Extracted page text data
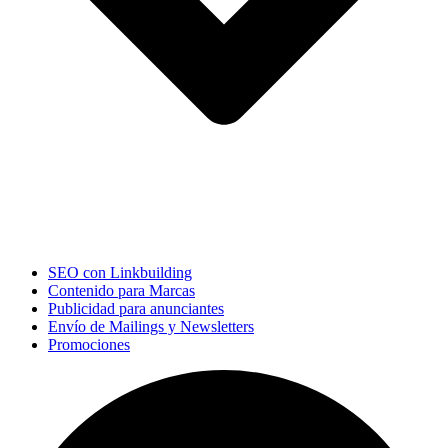
SEO con Linkbuilding
Contenido para Marcas
Publicidad para anunciantes
Envío de Mailings y Newsletters
Promociones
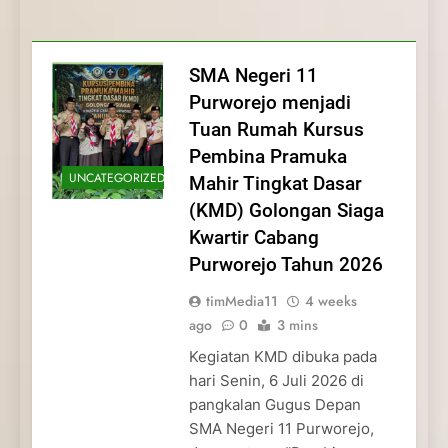
Membentuk Jiwa
Membentuk Jiwa Kepemimpinan,
Membangun Disiplin, Kekompakan, dan
Kwartir Cabang Purworejo Tahun 2026
Kepemimpinan, Disiplin,
Disiplin, dan Pengabdian Generasi
Kepedulian
dan Pengabdian Generasi
Pramuka
SMA Negeri 11
Pramuka
Purworejo menjadi
Tuan Rumah Kursus
Pembina Pramuka
UNCATEGORIZED
Mahir Tingkat Dasar
(KMD) Golongan Siaga
Kwartir Cabang
Purworejo Tahun 2026
timMedia11
4 weeks
ago
0
3 mins
Kegiatan KMD dibuka pada
hari Senin, 6 Juli 2026 di
pangkalan Gugus Depan
SMA Negeri 11 Purworejo,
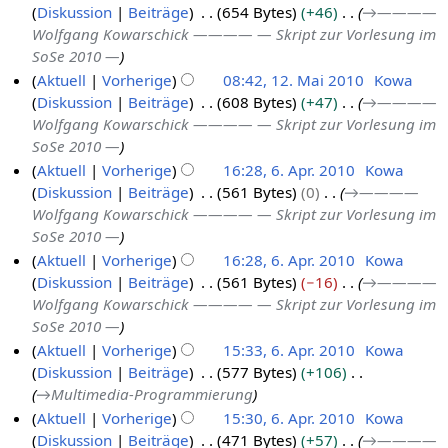
u
Diskussion
Beiträge
654 Bytes
+46
→
————
2
u
s
0
n
Wolfgang Kowarschick ———— — Skript zur Vorlesung im
6
l
s
g
SoSe 2010 —
.
u
i
s
Aktuell
Vorherige
08:42, 12. Mai 2010
Kowa
M
n
2
z
Diskussion
Beiträge
608 Bytes
+47
→
————
1
g
a
0
u
Wolfgang Kowarschick ———— — Skript zur Vorlesung im
2
i
1
s
SoSe 2010 —
.
2
0
a
Aktuell
Vorherige
16:28, 6. Apr. 2010
Kowa
M
0
m
Diskussion
Beiträge
561 Bytes
0
→
————
6
a
1
m
Wolfgang Kowarschick ———— — Skript zur Vorlesung im
.
i
0
e
SoSe 2010 —
A
2
n
Aktuell
Vorherige
16:28, 6. Apr. 2010
Kowa
p
0
f
Diskussion
Beiträge
561 Bytes
−16
→
————
r
1
a
Wolfgang Kowarschick ———— — Skript zur Vorlesung im
i
0
s
SoSe 2010 —
l
s
Aktuell
Vorherige
15:33, 6. Apr. 2010
Kowa
2
u
Diskussion
Beiträge
577 Bytes
+106
n
0
→
Multimedia-Programmierung
g
1
Aktuell
Vorherige
15:30, 6. Apr. 2010
Kowa
0
Diskussion
Beiträge
471 Bytes
+57
→
————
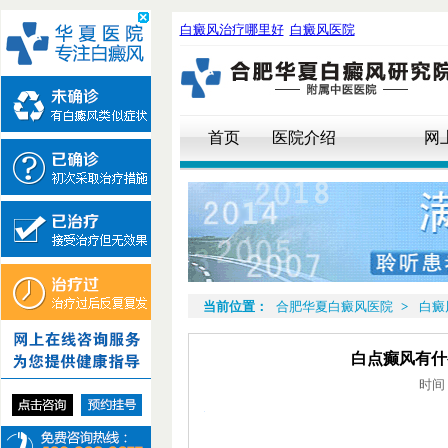
白癜风治疗哪里好
白癜风医院
首页
医院介绍
网
当前位置：
合肥华夏白癜风医院
>
白癜
白点癫风有什
时间：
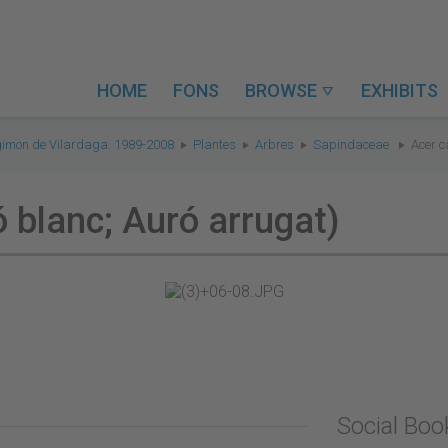
HOME
FONS
BROWSE
EXHIBITS

gimon de Vilardaga. 1989-2008
Plantes
Arbres
Sapindaceae
Acer c
 blanc; Auró arrugat)
Social Bo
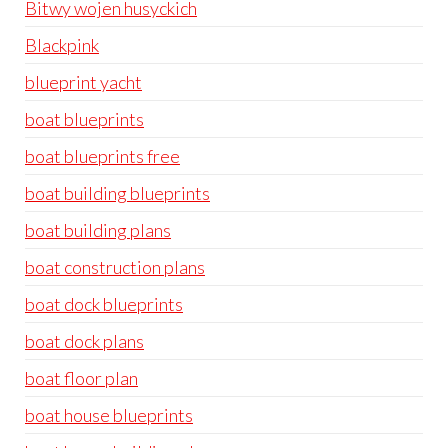
Bitwy wojen husyckich
Blackpink
blueprint yacht
boat blueprints
boat blueprints free
boat building blueprints
boat building plans
boat construction plans
boat dock blueprints
boat dock plans
boat floor plan
boat house blueprints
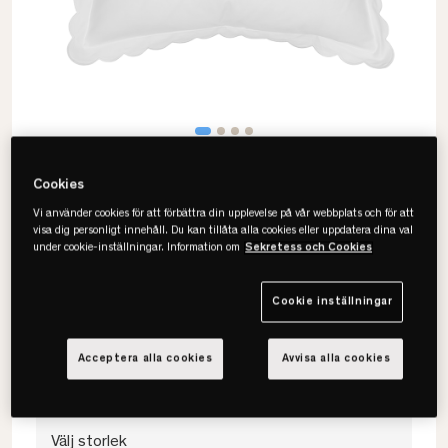
Cookies
Vi använder cookies för att förbättra din upplevelse på vår webbplats och för att
visa dig personligt innehåll. Du kan tillåta alla cookies eller uppdatera dina val
under cookie-inställningar. Information om
Sekretess och Cookies
Mille Notti
Isola Örngott
Cookie inställningar
• Satin
• OEKO-TEX
Acceptera alla cookies
Avvisa alla cookies
• Flera storlekar
Välj storlek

> _What to work on_
All that should be returned is the run of lines from the start of the entries above to the line bearing "hari Senin, 6 Juli 2026 di", each exact, with pictures omitted.

> _Task output_
SEO con Linkbuilding
Contenido para Marcas
Publicidad para anunciantes
Envío de Mailings y Newsletters
Promociones
Membentuk Jiwa
Membentuk Jiwa Kepemimpinan,
Membangun Disiplin, Kekompakan, dan
Kwartir Cabang Purworejo Tahun 2026
Kepemimpinan, Disiplin,
Disiplin, dan Pengabdian Generasi
Kepedulian
dan Pengabdian Generasi
Pramuka
SMA Negeri 11
Pramuka
Purworejo menjadi
Tuan Rumah Kursus
Pembina Pramuka
UNCATEGORIZED
Mahir Tingkat Dasar
(KMD) Golongan Siaga
Kwartir Cabang
Purworejo Tahun 2026
timMedia11
4 weeks
ago
0
3 mins
Kegiatan KMD dibuka pada
hari Senin, 6 Juli 2026 di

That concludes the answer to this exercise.